TOUR operator Thomas Cook has said the impact of unrest in the Middle East and North Africa would be worse than expected as holidaymakers avoided destinations in Egypt, Tunisia and Morocco.
Europe’s second-biggest travel firm said yesterday it expected around £35m to be knocked off its profits in the second half of the year, worse than its initial projection of £20m.
The impact has been compounded by challenging trading conditions in the UK, where Thomas Cook said it expected its performance to be worse than last year as inflation, unemployment and fears of higher interest rates hit sentiment.
The company has been offering cut-price deals in Britain to stimulate demand but still expects its results in the UK to be worse than last year. Chief executive Manny Fontenla-Novoa said: “It’s tough in the UK but you put on top of that what the UK’s facing -- a really tough economic climate. I certainly don’t foresee an upturn in consumer confidence right now.”
The group is looking to ease the drop in demand for trips to the Middle East by offering holidays to other destinations such as Turkey and Spain and has also targeted £30m of cost savings this year through a restructuring that includes more than 500 job cuts.
The group currently expects to offer around 60 per cent of its original programme of holidays to Egypt, Tunisia and Morocco but said that number could be cut further if the political situation does not improve.
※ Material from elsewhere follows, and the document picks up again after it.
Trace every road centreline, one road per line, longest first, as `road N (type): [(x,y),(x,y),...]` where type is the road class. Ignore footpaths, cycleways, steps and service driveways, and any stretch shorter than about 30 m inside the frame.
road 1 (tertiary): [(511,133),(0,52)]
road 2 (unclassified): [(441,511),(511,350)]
Thomas Cook said travel restrictions to Egypt and Tunisia had resulted in about 160,000 cancellations.
The cost of the disruption in the second quarter was £22m.
Rival TUI Travel’s chief executive Peter Long, who is due to report results today, has said the company is factoring in a hit of up to £40m each year from conflict and natural disasters to reflect the uncertain situation across the globe.